In the preceding diagram, the head, data, tail, and end members of sk_buff point to the boundaries of the memory region in which protocol headers and the user payload is stored. The head and end point to the beginning and end of space allocated to the buffer. Data and tail point to the beginning and end of user data within the entire space. Immediately following the end boundary, the structure skb_shared_info holds important information for IP fragmentation.
Memory Corruption
When the first call to “send” is made with the MSG_MORE flag, as shown in the earlier POC, __ip_append_data takes creates a new socket buffer by calling ip_ufo_append_data, as we see in the following code:
When this call is finished, and the new socket buffer is created, user data is copied to the fragment and the shared info structure is updated with fragment information, as shown in the next image. The newly created sk_buff is then placed in the queue.
In the next step, the PoC updates the socket to not calculate a checksum on the UDP by setting the option SO_NO_CHECK ; this overrides the sk->sk_no_check_tx member of the socket structure. Inside __ip_append_data this variable is checked as one of the conditions prior to calling ip_ufo_append_data.
During the POC’s second call to “send,” a non-UFO path is taken inside __ip_append_data, which proceeds to a fragment length calculation loop. During the first iteration of the loop, the value of copy becomes negative, which triggers a new socket buffer allocation. Plus the fraggap calculation exceeds the MTU and triggers fragmentation. This leads to copying the user payload from sk_buff, created by the first send call, to the newly allocated sk_buff using the skb_copy_and_csum_bits function. This copies a specified number of bytes from the source buffer to the destination sk_buff and computes a checksum. Calling skb_copy_and_csum_bits with a length greater than the newly created sk_buff boundary end limit overwrites the data beyond the socket buffer and corrupts the skb_shared_info structure that is immediately preceded by sk_buff.

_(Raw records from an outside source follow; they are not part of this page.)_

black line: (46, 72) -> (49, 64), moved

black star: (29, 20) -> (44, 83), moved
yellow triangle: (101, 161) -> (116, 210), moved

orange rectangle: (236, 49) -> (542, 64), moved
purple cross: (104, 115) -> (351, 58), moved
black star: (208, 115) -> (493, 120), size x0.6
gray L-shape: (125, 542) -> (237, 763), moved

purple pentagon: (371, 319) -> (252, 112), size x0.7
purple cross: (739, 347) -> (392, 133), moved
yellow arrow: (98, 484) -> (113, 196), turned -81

The corrupted skb_shared_info structure follows. The memory at address 0xffff88003a4ca900 is the newly created sk_buff with end=1728, where the fragmentation is triggered.
Exploitation
This bug can be exploited by an unprivileged user when unprivileged user namespaces are allowed on most default Ubuntu desktop systems. Users should be able to do two things:
- Set up an interface with UFO enabled (possible from the user namespace) or use that interface if it is already present. (The “lo” interface enables UFO by default.)

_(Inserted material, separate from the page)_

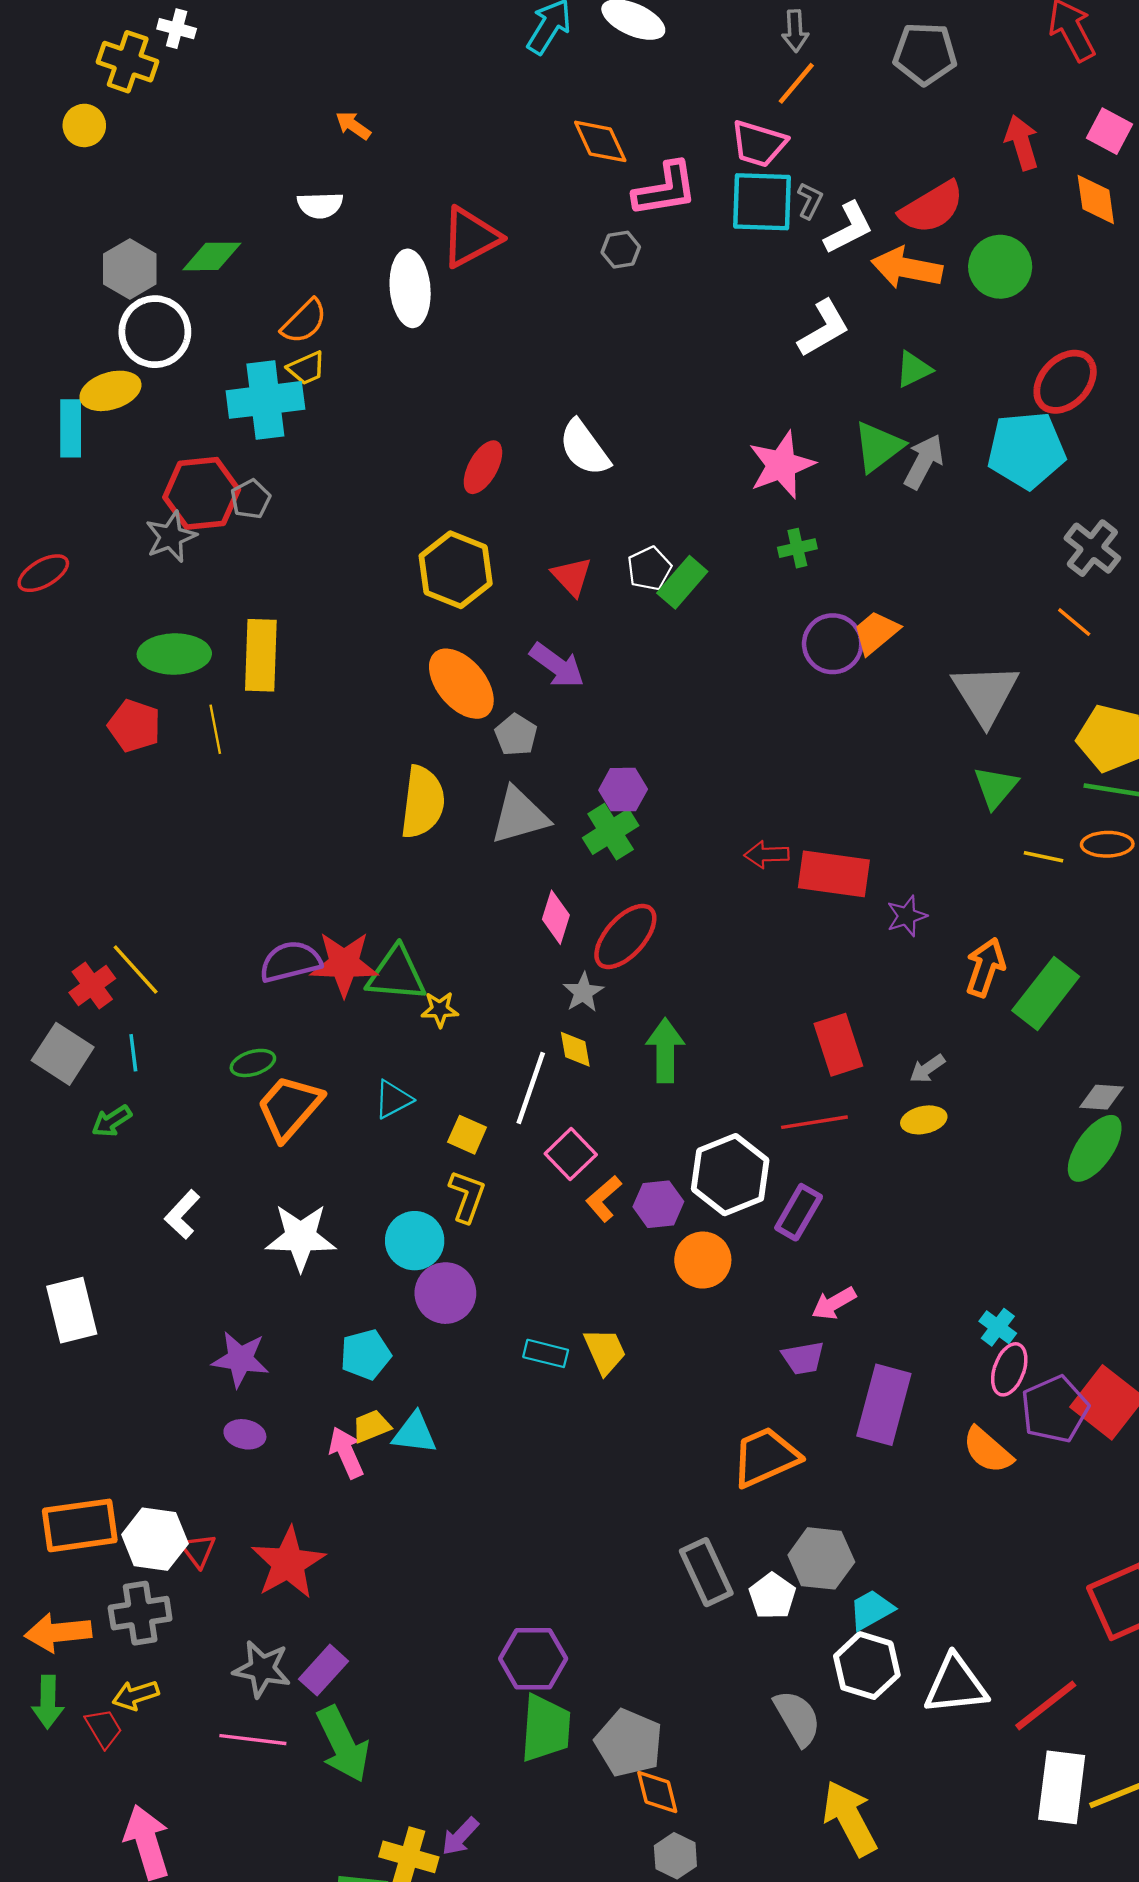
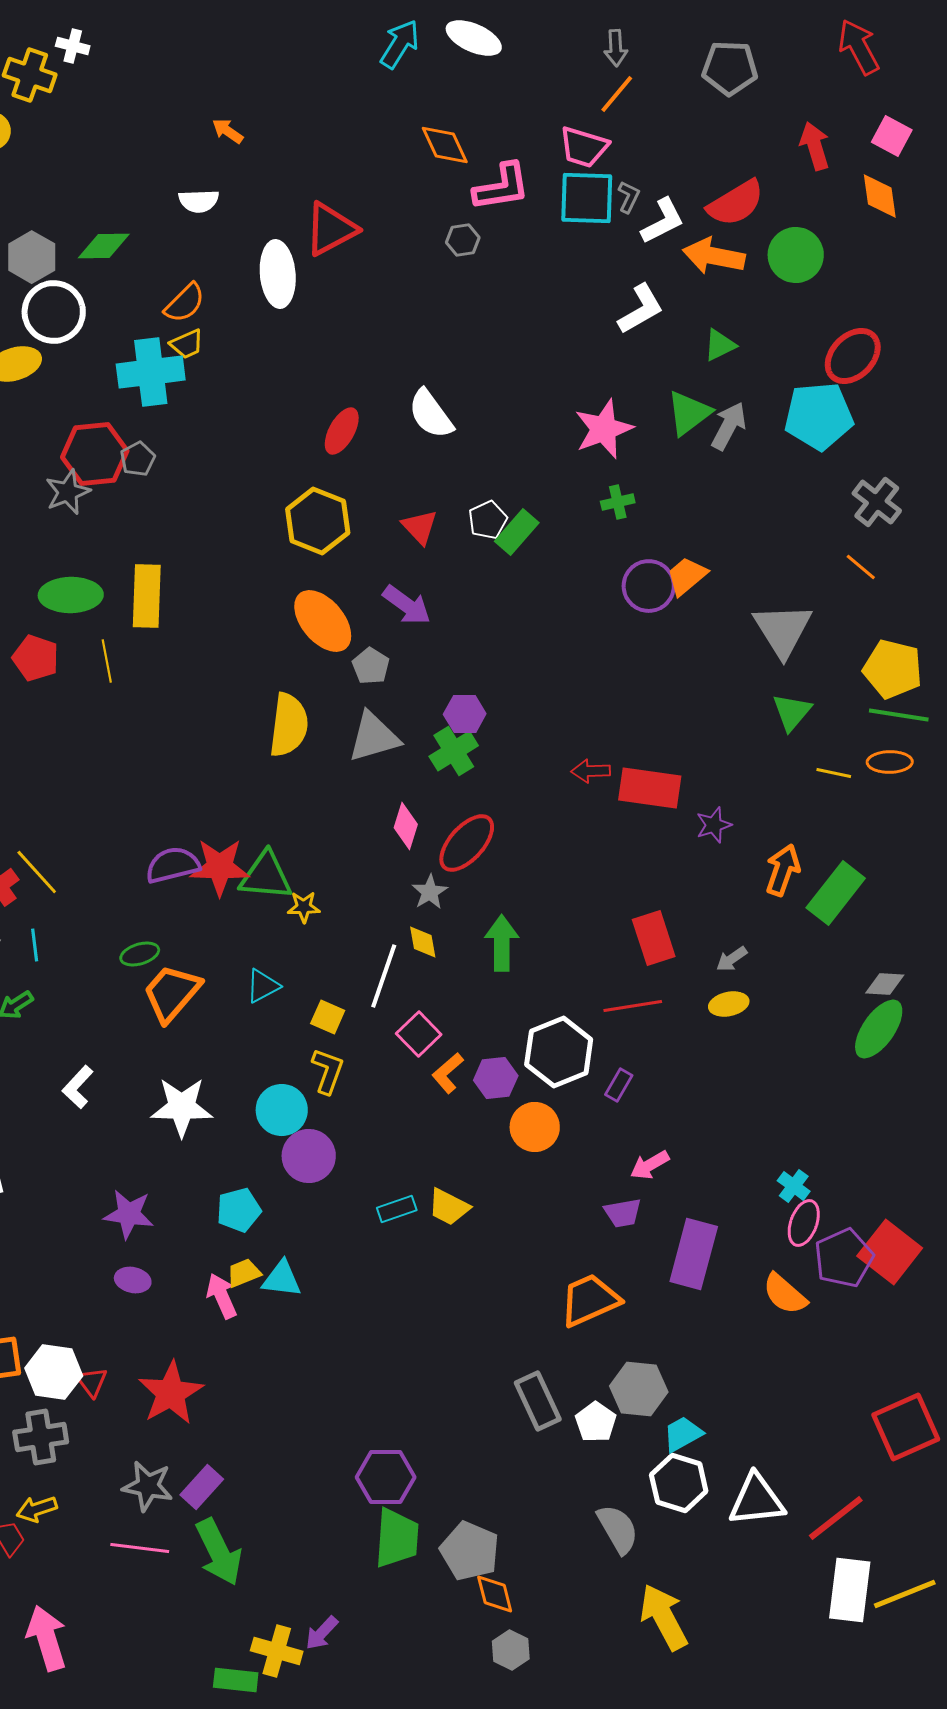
purple rectangle: (799, 1212) -> (619, 1085), size x0.7
yellow trapezoid: (605, 1351) -> (449, 1207), turned 141
cyan rectangle: (546, 1353) -> (397, 1209), turned -33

- Disable the NETIF_F_UFO interface feature or set the SO_NO_CHECK socket option.
Code execution can be diverted to user-mode shellcode by simply crafting a fake skb_shared_info structure at the end of a large buffer and setting the callback member to shellcode. The second “send” triggers an out-of-bounds condition on the socket buffer, overwriting skb_shared_info->destructor_arg with the user-mode shellcode address, which is invoked before sk_buff is released from kernel memory.
The Linux kernel offers a big attack surface when exposed to unprivileged users. All users should keep their systems patched with the latest updates.